A Sourcebook of Nasca Ceramic Iconography
A Choice Outstanding Academic Title
“The art of ancient Peru is spectacular, and of all the beautiful Central Andean styles, Nasca pottery is without peer. In this comprehensive volume Donald Proulx, the leading authority on Nasca ceramic iconography, presents his definitive statement on this extraordinary art through sound scholarship and a cautious, rigorous, and carefully explained methodology. The volume excels for its detailed description of the Nasca ceramic style (forms, iconography, phases), stimulating interpretation of the iconography, penetrating linkage of the pots and their iconography to the archaeologically known Nasca society, and diachronic treatment of the evolution of Nasca art and society. This will be a foundational text for many decades of future research.”—Helaine Silverman, Department of Anthropology, University of Illinois at Urbana-Champaign
For almost eight hundred years (100 BC–AD 650) Nasca artists modeled and painted the plants, animals, birds, and fish of their homeland on Peru’s south coast as well as numerous abstract anthropomorphic creatures whose form and meaning are sometimes incomprehensible today. In this first book-length treatment of Nasca ceramic iconography to appear in English, drawing upon an archive of more than eight thousand Nasca vessels from over 150 public and private collections, Donald Proulx systematically describes the major artistic motifs of this stunning polychrome pottery, interprets the major themes displayed on this pottery, and then uses these descriptions and his stimulating interpretations to analyze Nasca society.
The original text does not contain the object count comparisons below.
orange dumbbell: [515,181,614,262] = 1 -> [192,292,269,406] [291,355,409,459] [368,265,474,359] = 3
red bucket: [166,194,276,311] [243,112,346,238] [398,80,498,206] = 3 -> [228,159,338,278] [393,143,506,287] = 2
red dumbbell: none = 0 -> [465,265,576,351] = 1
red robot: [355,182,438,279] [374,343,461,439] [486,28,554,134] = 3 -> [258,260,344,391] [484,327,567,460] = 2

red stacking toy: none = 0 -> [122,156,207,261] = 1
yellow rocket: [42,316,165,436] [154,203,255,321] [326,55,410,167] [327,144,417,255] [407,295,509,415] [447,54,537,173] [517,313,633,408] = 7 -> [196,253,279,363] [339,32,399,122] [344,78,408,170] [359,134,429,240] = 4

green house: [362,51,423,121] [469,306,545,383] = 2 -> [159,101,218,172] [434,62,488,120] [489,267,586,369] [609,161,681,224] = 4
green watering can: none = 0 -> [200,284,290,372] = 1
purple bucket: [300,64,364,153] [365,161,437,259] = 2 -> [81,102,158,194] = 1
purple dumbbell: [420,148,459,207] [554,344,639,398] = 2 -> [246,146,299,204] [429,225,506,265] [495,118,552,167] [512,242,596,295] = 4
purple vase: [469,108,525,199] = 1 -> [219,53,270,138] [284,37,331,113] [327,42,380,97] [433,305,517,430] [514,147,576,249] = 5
After beginning with an overview of Nasca culture and an explanation of the style and chronology of Nasca pottery, Proulx moves to the heart of his book: a detailed classification and description of the entire range of supernatural and secular themes in Nasca iconography along with a fresh and distinctive interpretation of these themes. Linking the pots and their iconography to the archaeologically known Nasca society, he ends with a thorough and accessible examination of this ancient culture viewed through the lens of ceramic iconography. Although these static images can never be fully understood, by animating their themes and meanings Proulx reconstructs the lifeways of this complex society.